Of course, it's losing some time if it's not automatic. But at the moment, we are operating this way and this is the proven way. And the experience is with the automatic failover with Pacemaker and similar ideas is if you want to fail back or whatever, it sometimes has false positives, alarms and so on.
And this could be too high. So, this is just an experience but I have not invested much time into it. So, what you are right is it should be improved. Probably I should have implemented another cluster manager for long distance where there is a different protocol in use like quorum consensus in a different way.
And Maus already, at least potentially, is supporting this by the Lambert clock algorithms it uses internally. Because it has the metadata, the status information is propagated with eventually consistent protocols. So, timestamps are compared. Lambert clock means if NTP isn't working correctly
and the clock on both sides are different and you send a message from A to B and B notices, oh, the message is created before it has been, no, it's arriving before it has been created. It cannot, it's wrong. So, their own Lambert clock is advanced by this difference, by this delta.

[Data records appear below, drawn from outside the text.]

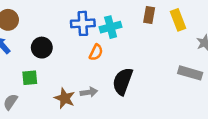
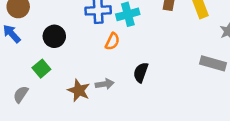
green square: (30, 78) -> (41, 69), turned -35
black semicircle: (123, 81) -> (141, 72), size x0.7

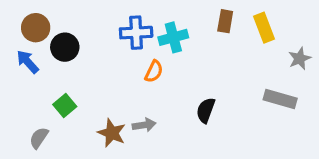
black circle: (54, 36) -> (65, 47), moved
black semicircle: (141, 72) -> (206, 110), moved

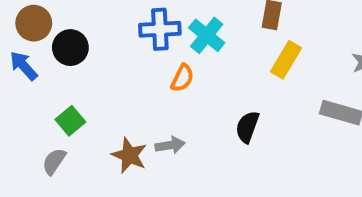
yellow rectangle: (264, 28) -> (286, 60), moved, turned 52
cyan cross: (173, 37) -> (207, 35), turned -36
gray semicircle: (39, 138) -> (54, 161), moved

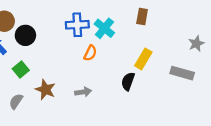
yellow rectangle: (286, 60) -> (143, 59), moved
green square: (70, 121) -> (21, 70), moved
brown star: (129, 155) -> (45, 90), moved

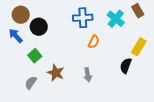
brown rectangle: (142, 17) -> (138, 11), turned -40
cyan cross: (104, 28) -> (116, 19), moved
gray arrow: (83, 92) -> (88, 75), turned 88

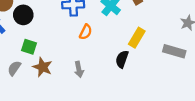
green square: (35, 56) -> (29, 47), moved, turned -32
gray semicircle: (31, 83) -> (14, 68), moved

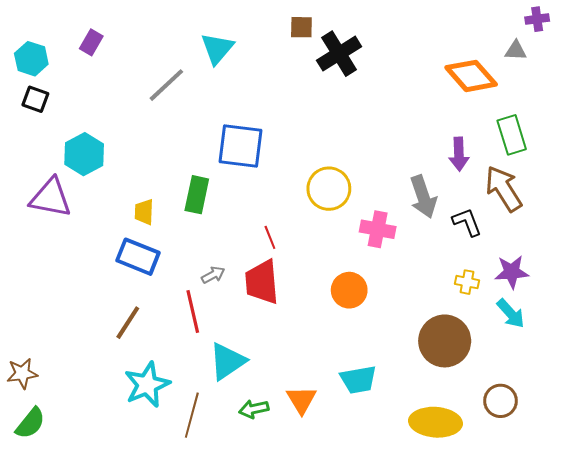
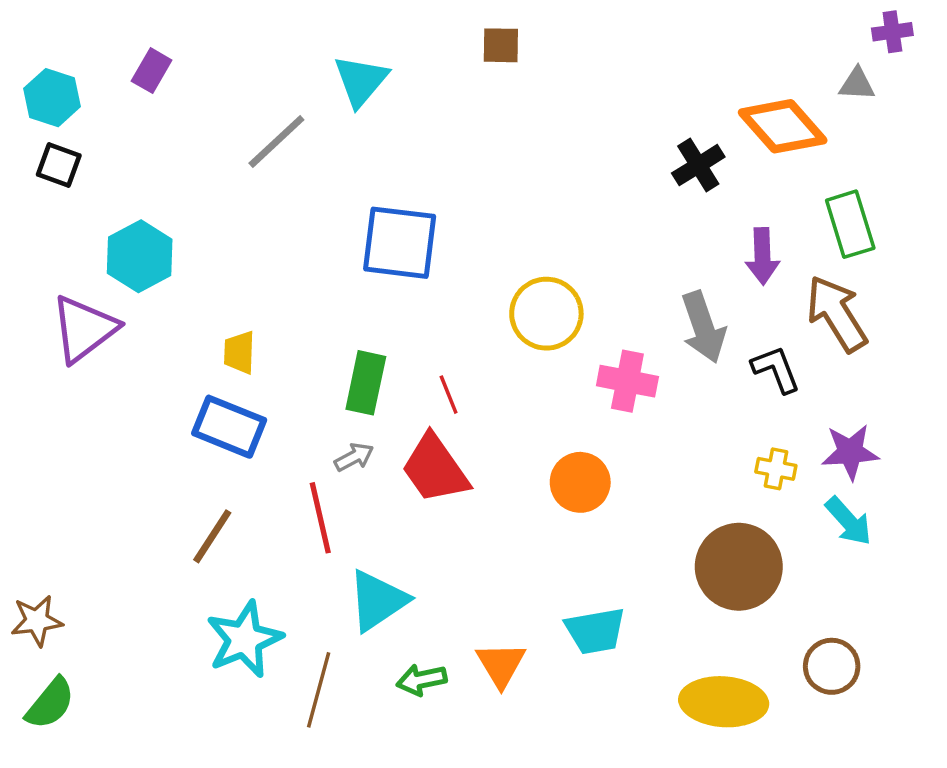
black cross: (339, 54) -> (698, 165), moved, size x0.7
green rectangle: (197, 195) -> (366, 383), moved
purple triangle: (51, 198) -> (84, 329), turned -48
red trapezoid: (262, 282) -> (435, 469), turned -30

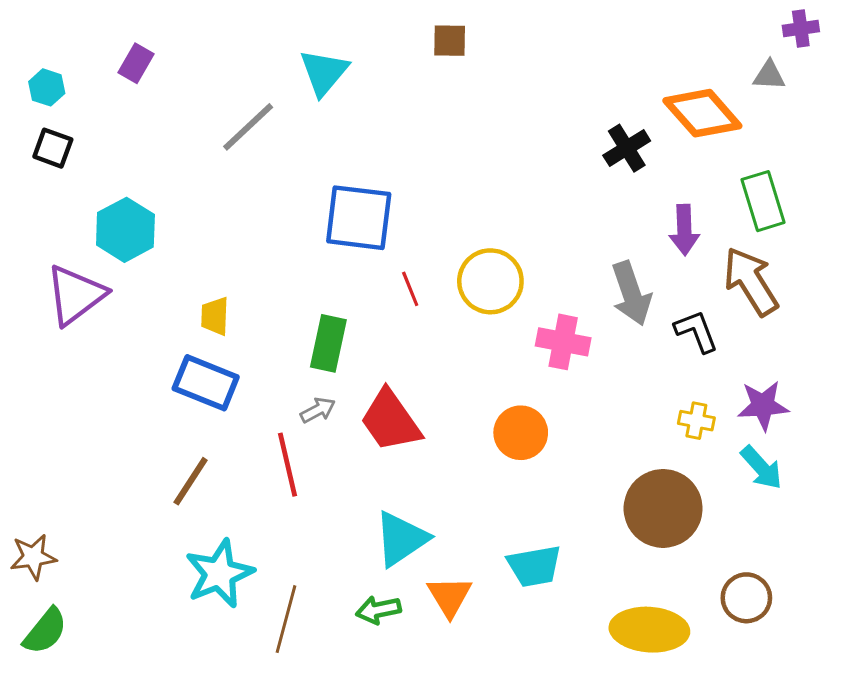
cyan hexagon: (52, 98) -> (47, 87), size x0.7
red line: (449, 395) -> (410, 289), moved
cyan triangle: (378, 600) -> (401, 539), moved

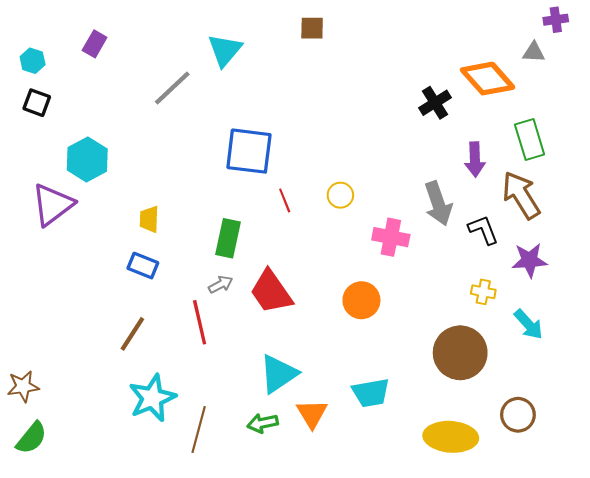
yellow circle: (490, 281) -> (340, 195), size x0.6
blue rectangle: (206, 383) -> (143, 266), size x0.7
purple star: (763, 405) -> (530, 260), moved

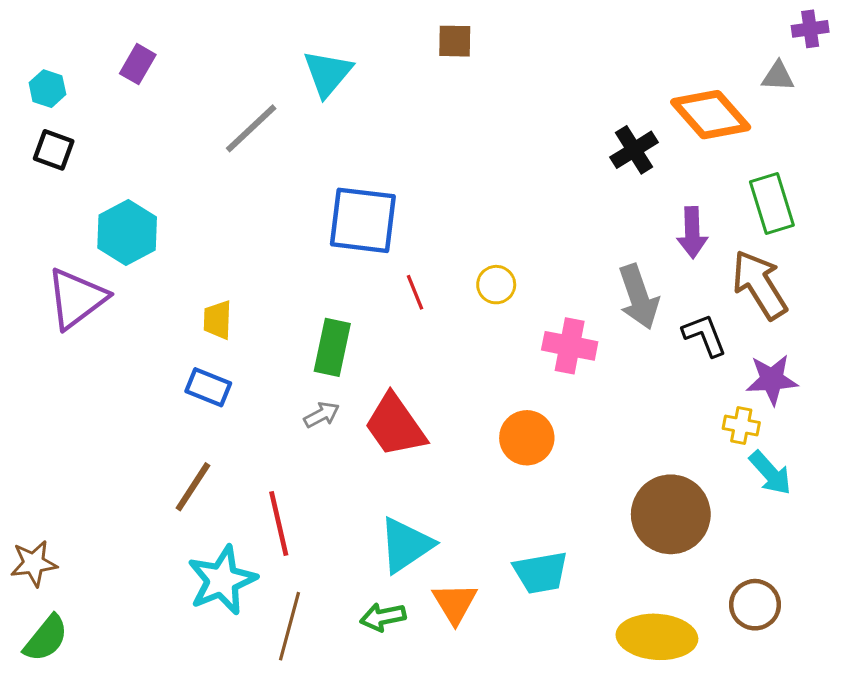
yellow cross: (483, 292) -> (741, 426), moved
red line: (200, 322) -> (279, 524), moved

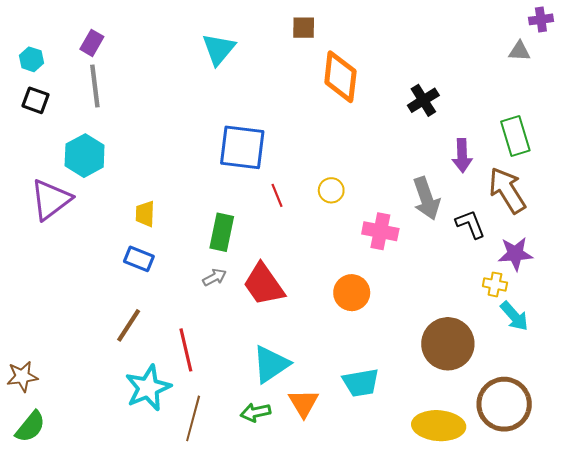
orange diamond: (711, 115) -> (340, 77), moved, turned 48
gray line: (251, 128) -> (95, 86), moved, turned -54
brown circle: (755, 605) -> (504, 404), size x1.6

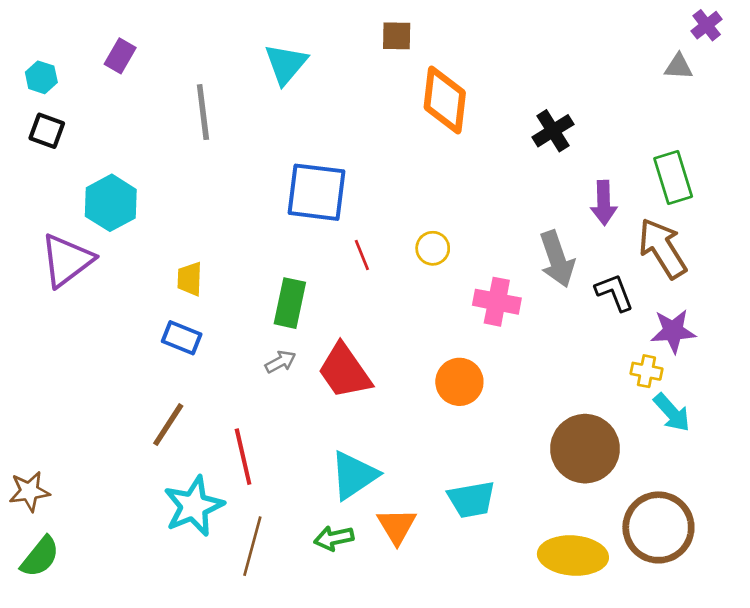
purple cross: (541, 19) -> (707, 25), turned -30
gray line: (95, 86) -> (203, 112), moved

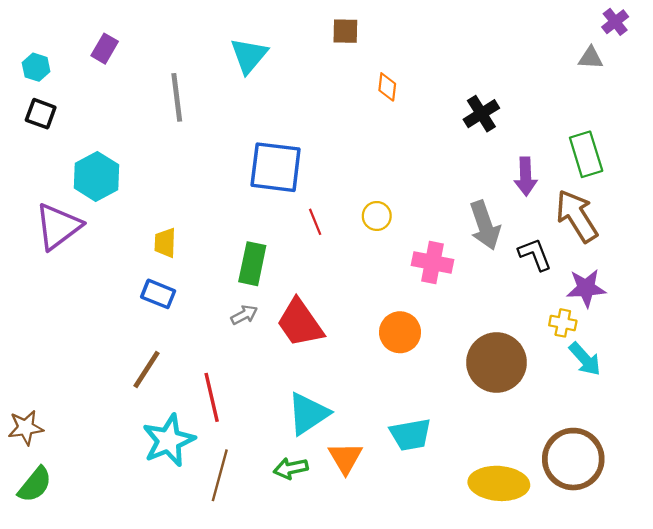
orange diamond: (445, 100) -> (387, 87), size x0.5
brown circle: (585, 449) -> (497, 363), moved

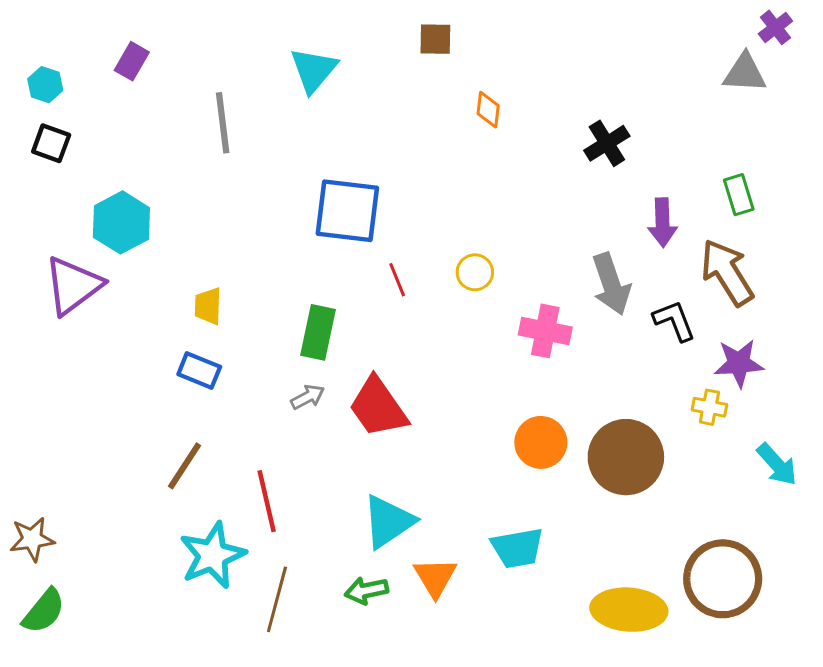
gray triangle: (591, 58) -> (745, 73), size x1.4
green rectangle: (586, 154) -> (739, 195), size x0.7
orange circle: (400, 332) -> (541, 442), moved
cyan arrow: (585, 359) -> (777, 464), moved

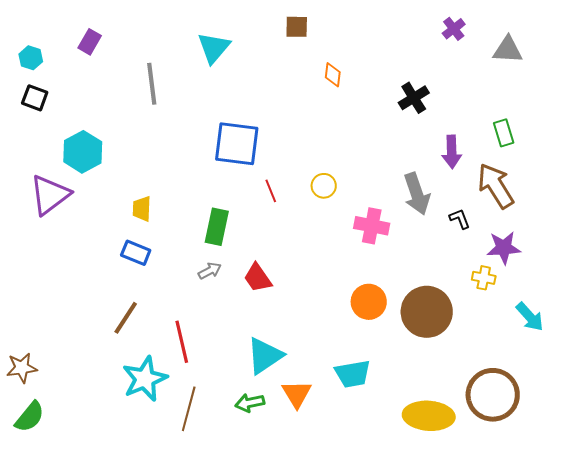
purple cross: (775, 27) -> (454, 29), moved
black L-shape: (674, 321) -> (460, 219), size x0.7
red trapezoid: (378, 407) -> (258, 278), size x0.7

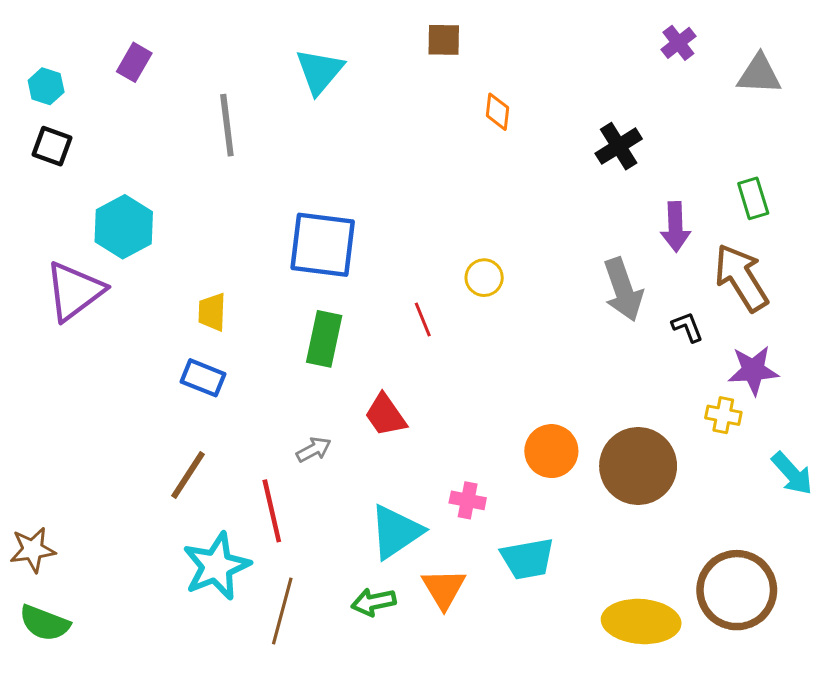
blue square: (237, 144) -> (323, 245), moved
red line: (271, 191) -> (423, 319), moved
pink cross: (372, 226) -> (468, 500), moved, size x0.7
gray arrow: (210, 271) -> (314, 450), moved
green semicircle: (30, 417) -> (45, 623), turned 72

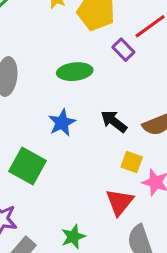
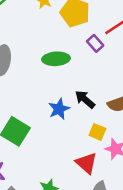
blue star: (62, 123) -> (59, 109), moved
red triangle: (120, 202) -> (86, 163), turned -30

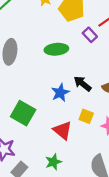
yellow square: (97, 132) -> (86, 116), moved
red triangle: (86, 163) -> (62, 130), moved

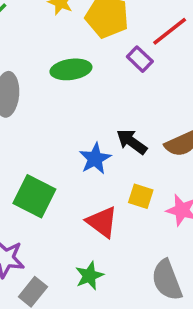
green ellipse: (56, 49) -> (71, 69), moved

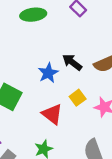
yellow square: (141, 196) -> (78, 98), turned 35

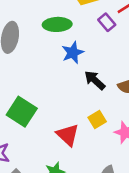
blue star: (48, 73) -> (73, 53), moved

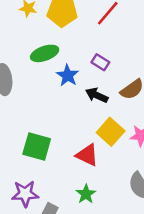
purple rectangle: (107, 22) -> (100, 62), moved
yellow square: (97, 120) -> (111, 132), size x1.5

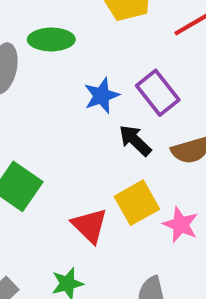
green ellipse: (45, 53) -> (51, 39), moved
purple rectangle: (100, 62) -> (158, 93), size x1.5

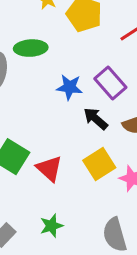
blue star: (102, 96) -> (69, 87), turned 30
red triangle: (90, 226) -> (49, 169), moved

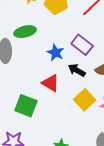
blue star: (69, 87) -> (56, 53), turned 30
red triangle: (49, 169) -> (51, 83), moved

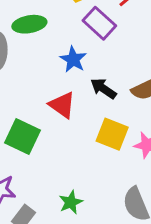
purple rectangle: (82, 45) -> (99, 23), moved
yellow square: (85, 100) -> (112, 134), turned -30

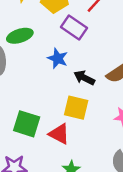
red triangle: (62, 105) -> (59, 134), moved
yellow square: (112, 134) -> (76, 108), moved

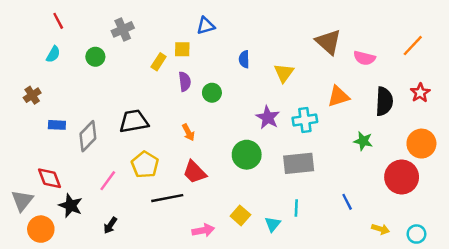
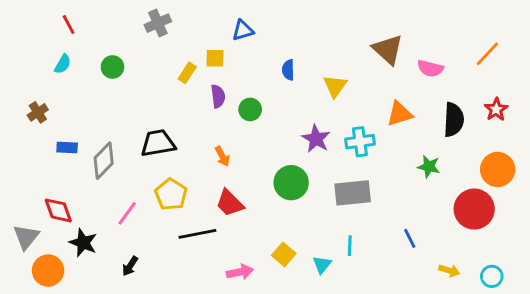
gray cross: (123, 29) -> (158, 23), moved

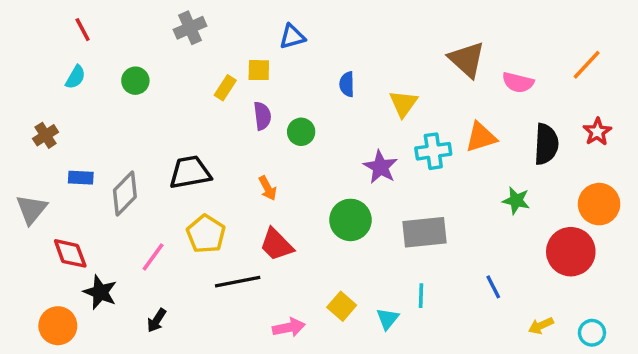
cyan cross: (360, 142) -> (433, 151), moved
gray triangle: (26, 237) -> (31, 209), moved
yellow arrow: (449, 271) -> (541, 326), turned 138

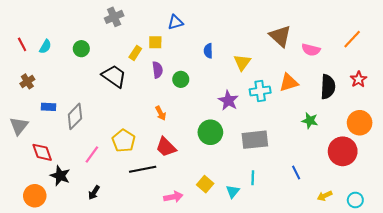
red line: (83, 30) -> (22, 44), moved
black trapezoid: (190, 172) -> (114, 76), moved, turned 45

And this means the Lambert clock is a virtual clock which always is proceeding monotonically later in the time. So, it's never running back. And this protocol ensures that when you say on one side primary minus minus force
and the other side is disconnected as the network is down for some reason. It may operate in split-brain for a while but once the network is healthy, it automatically reconnects. A difference to DRBD. DRBD, you have to do a command. In our case, we have a three-node cluster basically with a two-way DRBD replication. And the third node is for Chrome only.
And if one side fails or the network disconnects and the one side with the better connection is still online and has the application running, and sometimes, yes, you have the possibility of a split-brain which you have to manually recover. Yeah. But that's the downside of the DRBD failover. Yeah, yeah, yeah.
This is one of the things which is, I have a slide for it. I can explain why it happens also with DRBD because it's the CAP theorem. The CAP theorem is explaining why this will happen because once you have a network, it can fail independently from your nodes. The network has its own failure.
This is the P property. You will have the problem. Whatever you are doing, this is a fundamental law like Einstein's law of speed of light. Just no chance against it, okay? So it's clear and I think the cluster managers are not ready for this, and I first have to think about it,
how to implement it correctly, at least as correct as possible, because full correctness isn't possible. It's just what the CAP theorem is telling. It's not possible to do it always in the way you want to have it, but to do it as best as possible, so the best-ever principle here. And I'm not sure how to do it at all.
the moments. I know that there are some shortcomings. If you want to try it, I would be very excited if you would try it and give me this feedback and what should be done better here. And if you want to have a good solution, we could start co-working. It's no problem. So I think this is one of the things that is just desperately needed by some admins
and by some use cases. I know, I have heard similar from many other teams who have already presented there and there's a need for it and currently not addressed and I don't have too much time at the moment for this. This is one of the weak points. But the problem is not mouse-specific, it is also with the RBD.
You are right. So further questions? I think we are at the end of time now or not. Okay. But thank you for this very vivid discussion. So we had a lot of questions. Thank you. So there's some interest.